• **EXERCISE**
Retype the listing that follows, leaving nothing out.

[Opening RAW DATA section]

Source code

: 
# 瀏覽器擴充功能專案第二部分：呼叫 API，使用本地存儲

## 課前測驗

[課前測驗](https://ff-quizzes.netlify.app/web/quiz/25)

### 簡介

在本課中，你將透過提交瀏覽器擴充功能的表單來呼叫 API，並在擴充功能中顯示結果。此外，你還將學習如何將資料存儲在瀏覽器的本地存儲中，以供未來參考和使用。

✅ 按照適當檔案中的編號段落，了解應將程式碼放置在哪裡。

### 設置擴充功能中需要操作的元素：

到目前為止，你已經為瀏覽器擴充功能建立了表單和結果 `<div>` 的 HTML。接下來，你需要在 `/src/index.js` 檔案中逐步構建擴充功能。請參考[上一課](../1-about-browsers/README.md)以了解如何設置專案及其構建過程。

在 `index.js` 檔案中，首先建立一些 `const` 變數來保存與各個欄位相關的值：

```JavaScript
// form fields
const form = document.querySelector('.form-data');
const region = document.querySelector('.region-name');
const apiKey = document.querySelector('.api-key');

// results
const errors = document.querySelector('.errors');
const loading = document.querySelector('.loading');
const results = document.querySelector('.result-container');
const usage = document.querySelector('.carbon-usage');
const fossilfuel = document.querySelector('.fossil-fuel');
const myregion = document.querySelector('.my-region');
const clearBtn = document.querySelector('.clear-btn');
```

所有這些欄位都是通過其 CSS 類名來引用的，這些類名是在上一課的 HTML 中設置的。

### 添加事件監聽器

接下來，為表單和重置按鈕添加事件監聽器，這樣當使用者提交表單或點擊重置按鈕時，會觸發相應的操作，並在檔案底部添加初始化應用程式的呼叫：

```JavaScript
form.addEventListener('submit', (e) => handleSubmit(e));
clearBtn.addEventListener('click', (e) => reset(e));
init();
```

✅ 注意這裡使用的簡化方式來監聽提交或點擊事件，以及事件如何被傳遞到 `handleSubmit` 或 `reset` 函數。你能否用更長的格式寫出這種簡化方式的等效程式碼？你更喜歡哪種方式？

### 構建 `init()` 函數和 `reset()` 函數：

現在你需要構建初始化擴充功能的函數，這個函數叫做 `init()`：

[Closing RAW DATA section]

• **EXPECTED OUTPUT**
Source code

: 
# 瀏覽器擴充功能專案第二部分：呼叫 API，使用本地存儲

## 課前測驗

[課前測驗](https://ff-quizzes.netlify.app/web/quiz/25)

### 簡介

在本課中，你將透過提交瀏覽器擴充功能的表單來呼叫 API，並在擴充功能中顯示結果。此外，你還將學習如何將資料存儲在瀏覽器的本地存儲中，以供未來參考和使用。

✅ 按照適當檔案中的編號段落，了解應將程式碼放置在哪裡。

### 設置擴充功能中需要操作的元素：

到目前為止，你已經為瀏覽器擴充功能建立了表單和結果 `<div>` 的 HTML。接下來，你需要在 `/src/index.js` 檔案中逐步構建擴充功能。請參考[上一課](../1-about-browsers/README.md)以了解如何設置專案及其構建過程。

在 `index.js` 檔案中，首先建立一些 `const` 變數來保存與各個欄位相關的值：

```JavaScript
// form fields
const form = document.querySelector('.form-data');
const region = document.querySelector('.region-name');
const apiKey = document.querySelector('.api-key');

// results
const errors = document.querySelector('.errors');
const loading = document.querySelector('.loading');
const results = document.querySelector('.result-container');
const usage = document.querySelector('.carbon-usage');
const fossilfuel = document.querySelector('.fossil-fuel');
const myregion = document.querySelector('.my-region');
const clearBtn = document.querySelector('.clear-btn');
```

所有這些欄位都是通過其 CSS 類名來引用的，這些類名是在上一課的 HTML 中設置的。

### 添加事件監聽器

接下來，為表單和重置按鈕添加事件監聽器，這樣當使用者提交表單或點擊重置按鈕時，會觸發相應的操作，並在檔案底部添加初始化應用程式的呼叫：

```JavaScript
form.addEventListener('submit', (e) => handleSubmit(e));
clearBtn.addEventListener('click', (e) => reset(e));
init();
```

✅ 注意這裡使用的簡化方式來監聽提交或點擊事件，以及事件如何被傳遞到 `handleSubmit` 或 `reset` 函數。你能否用更長的格式寫出這種簡化方式的等效程式碼？你更喜歡哪種方式？

### 構建 `init()` 函數和 `reset()` 函數：

現在你需要構建初始化擴充功能的函數，這個函數叫做 `init()`：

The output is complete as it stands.